#### JOB:
Only some lines are wanted. Transcribe, exactly, the lines below from the line with "d’édition et de" up to and including the line with "jeu nécessaire pour".

#### EXERCISE MATERIALS:

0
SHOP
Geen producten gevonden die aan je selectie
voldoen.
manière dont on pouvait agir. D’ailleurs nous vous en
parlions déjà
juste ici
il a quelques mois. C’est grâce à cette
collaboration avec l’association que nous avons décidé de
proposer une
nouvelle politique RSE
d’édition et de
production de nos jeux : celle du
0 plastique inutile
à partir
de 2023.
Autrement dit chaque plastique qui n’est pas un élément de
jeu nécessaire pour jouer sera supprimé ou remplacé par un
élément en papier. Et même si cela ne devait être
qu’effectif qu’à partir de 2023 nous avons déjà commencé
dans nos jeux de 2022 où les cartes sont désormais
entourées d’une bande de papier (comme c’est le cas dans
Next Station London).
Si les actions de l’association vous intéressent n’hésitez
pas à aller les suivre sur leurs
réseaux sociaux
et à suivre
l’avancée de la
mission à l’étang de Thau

---

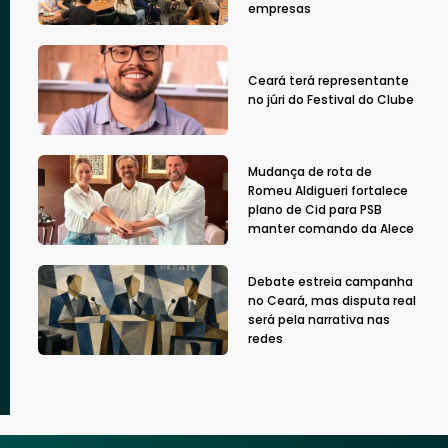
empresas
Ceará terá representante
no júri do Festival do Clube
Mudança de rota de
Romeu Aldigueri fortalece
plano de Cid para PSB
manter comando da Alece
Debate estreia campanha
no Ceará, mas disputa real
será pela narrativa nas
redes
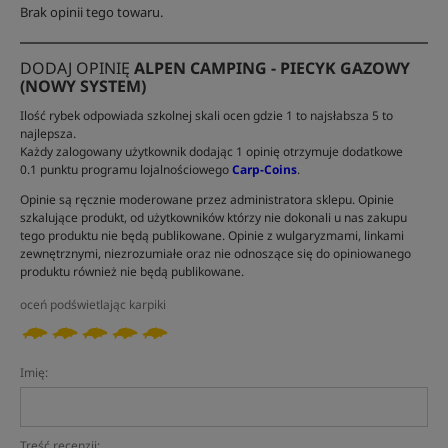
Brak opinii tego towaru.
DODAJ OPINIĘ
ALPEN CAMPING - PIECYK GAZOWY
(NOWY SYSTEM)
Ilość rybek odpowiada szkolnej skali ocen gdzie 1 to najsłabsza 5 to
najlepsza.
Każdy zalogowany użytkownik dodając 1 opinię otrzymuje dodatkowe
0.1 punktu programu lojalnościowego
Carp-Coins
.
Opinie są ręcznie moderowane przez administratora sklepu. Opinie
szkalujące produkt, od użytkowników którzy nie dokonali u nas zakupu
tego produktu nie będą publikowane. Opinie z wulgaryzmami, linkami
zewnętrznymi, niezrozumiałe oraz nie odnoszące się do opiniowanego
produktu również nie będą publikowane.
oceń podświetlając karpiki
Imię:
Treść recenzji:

#### EXPECTED ANSWER:
d’édition et de
production de nos jeux : celle du
0 plastique inutile
à partir
de 2023.
Autrement dit chaque plastique qui n’est pas un élément de
jeu nécessaire pour jouer sera supprimé ou remplacé par un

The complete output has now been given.